Normally, an effective balanced scorecard for the kinds of positions I have been discussing is not constructed through such a process. Instead, its design starts with the view that the practical purpose of the evaluation system is to get the employees focused on a combination of basic priorities, plus a few more targeted issues that are the object of current management attention. In this way, the scorecard partially depends on the current strategy of the organization. By example, for a store manager, annual sales would almost certainly be on any scorecard, but warrantee penetration (the percentage of sales in which the store also cross-sells the consumer a warrantee) and percentage of store employees participating in sales effectiveness training might only be on the store manager’s scorecard for one or two specific years for a given retailer, and not at all for another competitive retailer with a different strategy. Beyond this, when their own comp is at stake, any group of thousands of people will always figure out how to outsmart any team of analysts who design the scorecard. That is, they will always figure out how to game the metrics, and get the comp in ways that violate the (often implicit) assumptions that were used to link these metrics to performance improvement. Therefore, it’s very helpful to present a moving target by changing some of the metrics each year. Finally, effective scorecards also tend to have a short list of metrics, since otherwise you have the “anybody with many priorities really has no priorities” problem.

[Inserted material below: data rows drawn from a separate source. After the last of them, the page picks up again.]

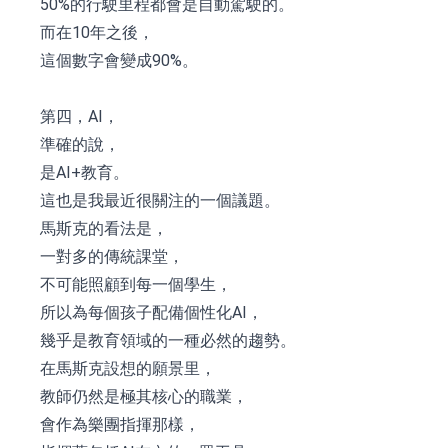
50%的行駛里程都會是自動駕駛的。
而在10年之後，
這個數字會變成90%。
第四，AI，
準確的說，
是AI+教育。
這也是我最近很關注的一個議題。
馬斯克的看法是，
一對多的傳統課堂，
不可能照顧到每一個學生，
所以為每個孩子配備個性化AI，
幾乎是教育領域的一種必然的趨勢。
在馬斯克設想的願景里，
教師仍然是極其核心的職業，
會作為樂團指揮那樣，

Taken together, these realities – linkage to strategy, avoiding gaming, and the need to have a short list of metrics to capture a very complicated phenomenon – mean that effective scorecards change a lot over time. Once again, they are correctly thought of as a management tool to improve performance, not as some Platonic measure of effectiveness.

4. Effective employee evaluation is not fully separable from effective management

One conclusion of this is that effective teacher evaluation is not fully separable from effective management of those teachers. This statement can be read both directions, and therefore cuts both ways in this debate. The model of “measure and publish a metric for individual teacher value-added, and use a combination of shame, money and external pressure to convert this to improved schools” is not consistent with anything that I’ve ever see work in comparable situations. On the other hand, neither is the argument one often (though not as often as in the past) hears that somehow “teaching is special,” in that reasonable attempts to objectively evaluate teachers – and link these evaluations to material changes in comp, promotions and retention – should not be expected to help the organization improve performance.

So where does this leave us? Without silver bullets.

Organizational reform is usually difficult because there is no one, simple root cause, other than at the level of gauzy abstraction. We are faced with a bowl of spaghetti of seemingly inextricably interlinked problems. Improving schools is difficult, long-term scut work. Market pressures are, in my view, essential. But, as I’ve tried to argue elsewhere at length, I doubt that simply “voucherizing” schools is a realistic strategy.

More serious measurement of teacher performance, very likely including relative improvement on standardized tests, will almost certainly be part of what an improved school system would look like. But any employees, teachers included, will face imperfect evaluation systems, and will have to have some measure of trust in this system and its application. The evaluation system will have some direct linkage to the strategy of the school, and this will have to be at least a decent strategy that has a real shot at improve learning. The evaluation system will have to have teeth, and this means realistic processes that link comp (and probably more important, promotions and outplacement) to performance.

In other words, better measurements of teacher value-added are useful on the margin, but teacher evaluation as a program to improve school performance will likely only work in the context of much better school organization and management.